If your goal is moderate success, you can decide to act like a taker or a matcher. But if you want to be part of the top performing members of your organization, or to have a positive impact on the world and foster win-win-win relationships with people around you, you may want to try to become a smart giver.

  • Change your mindset. Consider the lens through which you are viewing your job and your relationships with friends and family. For your professional context, ask yourself who exactly is affected by your work? How do your choices impact the experience of colleagues and customers? How can you align your decisions so when you win, everyone wins? Instead of being self-focused like a taker or transactional like a matcher, think of an expanding pie where everyone can benefit from your success.

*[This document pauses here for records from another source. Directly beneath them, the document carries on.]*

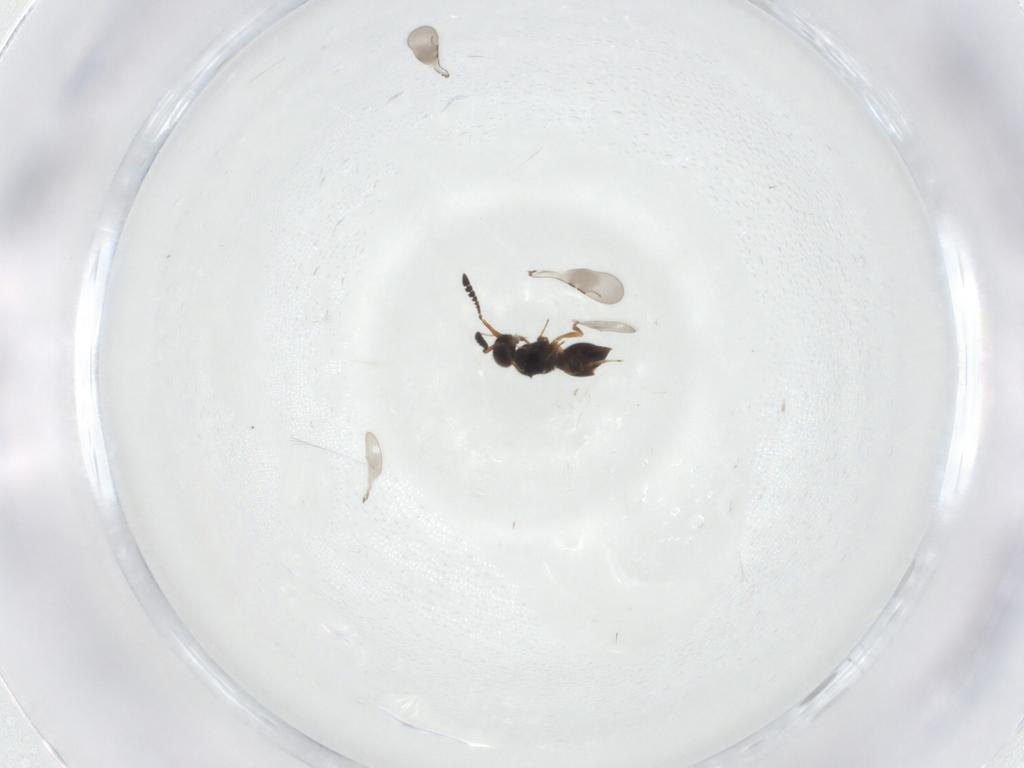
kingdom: Animalia
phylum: Arthropoda
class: Insecta
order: Hymenoptera
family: Ceraphronidae
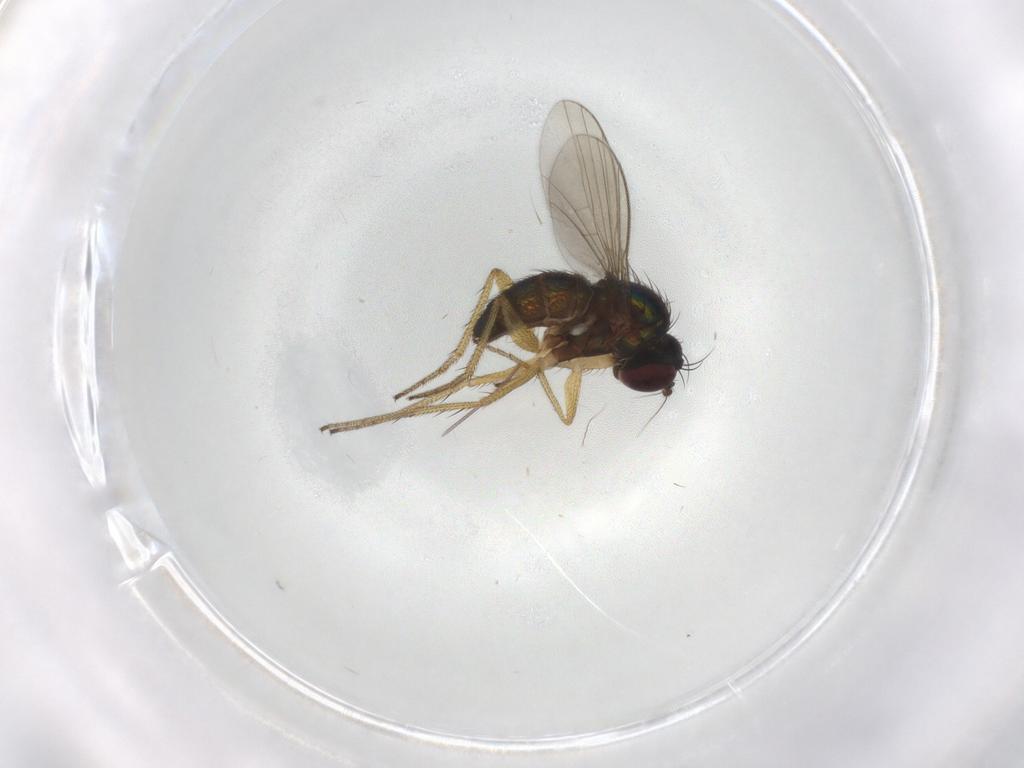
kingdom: Animalia
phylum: Arthropoda
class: Insecta
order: Diptera
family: Dolichopodidae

  • Help wisely. A problem low-performance givers face is the lack of focus on the way they give. Tracking your impact does not mean you need to become a taker and only help when it benefits you, nor that you need to become a matcher and only help when you receive equal value in return. Rather, it means that you need to make sure you are helping achieve goals that are beneficial in general, not only to the person you are helping. Ask yourself: is this good for the company, for the customers, for the team? In a personal context, ask: is this good for our group of friends, our family, or our relationship in general? If the answer is no, try to brainstorm a better solution.
  • Track your impact. From time to time, block some time for self-reflection to look back at past times you have helped, and what the outcome was. In the end, who benefitted from your help? Was it just one person, who may have been a taker? Or did your help have a wider positive impact, which justifies the time and energy you spent to provide your support? If you feel like your impact wasn’t as positive as you expected, try to think of the factors at play, and how you can be wiser next time you are asked for help so your involvement can be as beneficial as possible.

These strategies can be helpful for anyone, but especially for low-performing givers who are spending too much time and energy on providing scattered support which negatively impact their own work and relationships. Wherever you are on the spectrum of reciprocity styles, remember that it is a choice: you can practice wise generosity to become a smart giver and create a positive ripple effect around yourself.